Brexit, banking and the euro: how will the events of 2016 affect the EU? ADEMU’s scientific coordinator Ramon Mariman looks back at a turbulent year and examines the effect the year’s events will have on the European monetary framework.

2016, coming to an end, has certainly gained its place in the history books, with their love of critical, unforeseen events.  In such years, plans made just a year ago may need to be revised.

The end of 2016 also marks the mid-term of the Horizon2020 ADEMU project. Fortunately, none of the unforeseen events has directly affected the project, but may do so indirectly, for two reasons. One has to do with research funding, the other with the object of our research.

Two of our eight partners are UK universities: Cambridge and UCL. Whatever form Brexit takes, it will be after the ADEMU project ends. In this sense, it doesn’t in theory affect us at all, but yet it may, since a disruption to European Research collaborative funding may make it more difficult, if not impossible, to organize research consortia such as ADEMU. Let us just hope that Brexit will not fracture the European Research Area, and that research funding will not be damaged by it, the results of the US elections, or the rise of populism.

The object of our research is the reassessment of the fiscal and monetary framework of the EU and, in particular, the euro area. The EU will certainly change with Brexit, but so too will the euro area, which becomes more important within the EU; in particular, the fiscal side of both can be reassessed with a new perspective, and not only due to Brexit.

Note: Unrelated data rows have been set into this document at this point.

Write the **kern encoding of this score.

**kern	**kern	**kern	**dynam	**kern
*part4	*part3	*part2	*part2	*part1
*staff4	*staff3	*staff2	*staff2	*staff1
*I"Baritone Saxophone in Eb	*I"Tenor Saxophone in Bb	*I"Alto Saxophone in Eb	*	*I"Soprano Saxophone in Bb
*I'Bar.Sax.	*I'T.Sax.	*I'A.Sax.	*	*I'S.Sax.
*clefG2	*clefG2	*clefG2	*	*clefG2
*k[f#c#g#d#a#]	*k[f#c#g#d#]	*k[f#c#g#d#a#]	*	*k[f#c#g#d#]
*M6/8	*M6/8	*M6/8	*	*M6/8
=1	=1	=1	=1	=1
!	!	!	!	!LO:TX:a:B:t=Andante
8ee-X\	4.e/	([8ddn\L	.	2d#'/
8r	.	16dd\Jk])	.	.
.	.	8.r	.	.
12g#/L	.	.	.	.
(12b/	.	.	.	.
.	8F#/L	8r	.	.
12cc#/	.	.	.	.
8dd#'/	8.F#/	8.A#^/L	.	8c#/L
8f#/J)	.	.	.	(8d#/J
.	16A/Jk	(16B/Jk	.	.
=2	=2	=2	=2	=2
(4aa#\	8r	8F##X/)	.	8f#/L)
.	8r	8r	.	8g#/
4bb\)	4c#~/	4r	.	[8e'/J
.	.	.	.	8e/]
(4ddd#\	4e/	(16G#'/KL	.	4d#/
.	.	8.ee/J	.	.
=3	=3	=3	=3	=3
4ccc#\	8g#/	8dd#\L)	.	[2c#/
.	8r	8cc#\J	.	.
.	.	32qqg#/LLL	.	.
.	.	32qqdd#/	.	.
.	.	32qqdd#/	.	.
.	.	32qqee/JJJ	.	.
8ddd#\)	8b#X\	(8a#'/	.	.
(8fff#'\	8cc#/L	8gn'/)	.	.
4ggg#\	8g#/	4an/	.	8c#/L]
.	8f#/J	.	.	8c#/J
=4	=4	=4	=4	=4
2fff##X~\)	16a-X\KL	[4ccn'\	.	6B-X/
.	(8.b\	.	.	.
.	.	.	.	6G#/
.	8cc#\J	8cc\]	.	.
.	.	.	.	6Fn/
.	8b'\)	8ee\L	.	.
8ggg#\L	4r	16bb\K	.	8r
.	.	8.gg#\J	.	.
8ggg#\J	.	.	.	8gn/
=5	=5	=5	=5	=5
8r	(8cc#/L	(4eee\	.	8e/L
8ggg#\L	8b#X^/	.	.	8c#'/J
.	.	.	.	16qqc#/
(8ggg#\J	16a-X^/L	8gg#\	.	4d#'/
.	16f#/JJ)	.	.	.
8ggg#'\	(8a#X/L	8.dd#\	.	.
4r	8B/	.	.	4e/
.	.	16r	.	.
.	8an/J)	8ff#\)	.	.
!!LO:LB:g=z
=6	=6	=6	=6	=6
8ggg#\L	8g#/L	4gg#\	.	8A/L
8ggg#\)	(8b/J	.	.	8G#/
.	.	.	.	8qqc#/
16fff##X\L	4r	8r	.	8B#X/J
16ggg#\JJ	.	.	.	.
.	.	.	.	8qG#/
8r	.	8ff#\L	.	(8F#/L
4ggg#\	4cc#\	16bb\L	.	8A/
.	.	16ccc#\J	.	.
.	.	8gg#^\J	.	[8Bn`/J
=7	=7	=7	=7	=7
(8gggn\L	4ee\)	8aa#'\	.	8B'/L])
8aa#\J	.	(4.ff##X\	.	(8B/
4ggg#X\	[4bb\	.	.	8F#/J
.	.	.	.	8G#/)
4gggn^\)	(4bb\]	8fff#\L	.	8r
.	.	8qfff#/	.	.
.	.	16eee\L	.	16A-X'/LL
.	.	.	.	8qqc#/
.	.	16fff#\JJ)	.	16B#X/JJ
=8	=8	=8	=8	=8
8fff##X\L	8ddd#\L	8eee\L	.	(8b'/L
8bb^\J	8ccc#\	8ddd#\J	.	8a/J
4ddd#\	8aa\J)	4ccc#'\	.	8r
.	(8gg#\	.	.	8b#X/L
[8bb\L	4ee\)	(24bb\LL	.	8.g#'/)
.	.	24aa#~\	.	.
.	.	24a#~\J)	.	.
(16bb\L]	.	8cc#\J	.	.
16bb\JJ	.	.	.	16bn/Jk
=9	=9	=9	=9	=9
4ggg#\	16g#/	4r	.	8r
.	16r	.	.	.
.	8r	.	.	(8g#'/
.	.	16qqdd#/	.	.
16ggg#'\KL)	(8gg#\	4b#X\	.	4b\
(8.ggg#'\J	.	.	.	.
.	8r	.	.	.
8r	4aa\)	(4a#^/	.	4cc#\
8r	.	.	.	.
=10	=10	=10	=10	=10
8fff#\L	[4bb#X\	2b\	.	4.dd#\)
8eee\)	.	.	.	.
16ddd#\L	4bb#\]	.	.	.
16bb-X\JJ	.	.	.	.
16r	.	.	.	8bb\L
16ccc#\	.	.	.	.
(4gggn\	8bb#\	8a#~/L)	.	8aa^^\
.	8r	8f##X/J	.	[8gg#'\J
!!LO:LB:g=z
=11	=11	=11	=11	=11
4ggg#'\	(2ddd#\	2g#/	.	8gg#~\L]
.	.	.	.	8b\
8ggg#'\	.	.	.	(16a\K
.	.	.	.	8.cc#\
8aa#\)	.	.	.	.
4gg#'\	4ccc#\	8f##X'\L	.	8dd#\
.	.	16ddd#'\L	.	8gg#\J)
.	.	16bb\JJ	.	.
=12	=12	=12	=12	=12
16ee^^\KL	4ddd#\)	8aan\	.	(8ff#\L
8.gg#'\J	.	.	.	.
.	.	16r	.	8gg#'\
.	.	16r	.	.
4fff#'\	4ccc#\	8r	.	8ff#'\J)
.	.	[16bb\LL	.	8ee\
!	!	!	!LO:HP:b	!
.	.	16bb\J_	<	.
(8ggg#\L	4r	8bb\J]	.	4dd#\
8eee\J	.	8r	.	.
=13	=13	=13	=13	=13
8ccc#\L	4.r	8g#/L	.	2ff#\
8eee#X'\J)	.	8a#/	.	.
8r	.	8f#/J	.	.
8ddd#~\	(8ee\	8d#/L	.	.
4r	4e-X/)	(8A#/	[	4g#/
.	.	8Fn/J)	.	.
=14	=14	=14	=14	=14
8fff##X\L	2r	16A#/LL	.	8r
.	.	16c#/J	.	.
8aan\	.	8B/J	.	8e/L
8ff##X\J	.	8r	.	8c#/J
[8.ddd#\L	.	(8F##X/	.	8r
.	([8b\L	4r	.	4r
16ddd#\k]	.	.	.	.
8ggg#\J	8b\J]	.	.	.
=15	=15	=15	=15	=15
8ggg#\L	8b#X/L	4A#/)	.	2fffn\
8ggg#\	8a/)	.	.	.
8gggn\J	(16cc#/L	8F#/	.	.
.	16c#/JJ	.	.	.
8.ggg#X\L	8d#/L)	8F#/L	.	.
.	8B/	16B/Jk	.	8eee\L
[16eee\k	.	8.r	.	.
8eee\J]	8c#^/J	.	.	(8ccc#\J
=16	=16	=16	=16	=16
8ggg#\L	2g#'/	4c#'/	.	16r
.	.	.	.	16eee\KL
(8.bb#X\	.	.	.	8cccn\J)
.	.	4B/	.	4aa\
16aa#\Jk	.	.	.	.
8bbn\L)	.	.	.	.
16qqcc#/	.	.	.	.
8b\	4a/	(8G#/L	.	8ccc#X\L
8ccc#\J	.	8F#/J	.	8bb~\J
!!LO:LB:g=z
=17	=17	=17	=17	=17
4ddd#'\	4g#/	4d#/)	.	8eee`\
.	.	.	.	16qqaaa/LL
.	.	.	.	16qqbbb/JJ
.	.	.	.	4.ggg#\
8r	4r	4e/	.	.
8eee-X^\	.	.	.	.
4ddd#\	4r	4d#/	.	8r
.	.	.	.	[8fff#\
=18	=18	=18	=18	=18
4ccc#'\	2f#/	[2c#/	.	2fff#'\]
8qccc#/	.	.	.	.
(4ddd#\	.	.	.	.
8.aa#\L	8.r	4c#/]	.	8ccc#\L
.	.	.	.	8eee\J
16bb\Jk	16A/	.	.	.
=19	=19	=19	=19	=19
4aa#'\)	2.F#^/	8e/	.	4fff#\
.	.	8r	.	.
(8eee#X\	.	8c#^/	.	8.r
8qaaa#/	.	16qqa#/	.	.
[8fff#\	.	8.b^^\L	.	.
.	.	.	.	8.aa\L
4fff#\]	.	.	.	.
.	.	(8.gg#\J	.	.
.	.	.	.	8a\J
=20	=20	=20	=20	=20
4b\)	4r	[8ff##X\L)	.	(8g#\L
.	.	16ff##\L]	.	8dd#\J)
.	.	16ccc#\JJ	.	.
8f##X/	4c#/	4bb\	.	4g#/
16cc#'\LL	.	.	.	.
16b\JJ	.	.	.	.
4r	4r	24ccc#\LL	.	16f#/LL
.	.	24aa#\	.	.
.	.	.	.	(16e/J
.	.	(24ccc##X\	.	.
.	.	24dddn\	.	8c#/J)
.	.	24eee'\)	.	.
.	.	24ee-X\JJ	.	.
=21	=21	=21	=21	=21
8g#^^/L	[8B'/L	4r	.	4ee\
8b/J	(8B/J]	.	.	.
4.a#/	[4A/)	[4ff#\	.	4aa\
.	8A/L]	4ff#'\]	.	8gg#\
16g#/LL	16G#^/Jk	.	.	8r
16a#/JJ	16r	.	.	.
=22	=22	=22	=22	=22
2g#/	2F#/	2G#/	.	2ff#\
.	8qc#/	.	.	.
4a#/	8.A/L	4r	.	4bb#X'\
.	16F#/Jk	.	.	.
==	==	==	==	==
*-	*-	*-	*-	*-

2016 has turned European migration, defence and security policies into EU public goods, and joint provision will be more efficient than just collaboration. An EU defence or migration policy does not necessarily mean an EU army or an EU frontier police, but it certainly does mean more reliable financial resources: even if they are part of the national budgets, they should not be subject to unilateral disruptions.

In the aftermath of the euro crisis, 2016 has not been exempt from banking problems, testing the incipient European Banking Union structure and policies. Neither has it seen the end of the ECB stimulus policies, such as the asset purchase programme, which has recently been extended, while the ESM is issuing its longest bond maturity programme (40 years) this month. The question whether and how a euro area Treasury and/or a proper risk-sharing facility are needed to complete and back up this financial framework, becomes even more pertinent when the EMU takes on a more important role in a post-Brexit EU. These are questions that research – in particular, ADEMU research – can help to elucidate but, in the end, policy will decide whether the 2015 plan of the Five Presidents’ Report needs to be revised or implemented, after this historical 2016.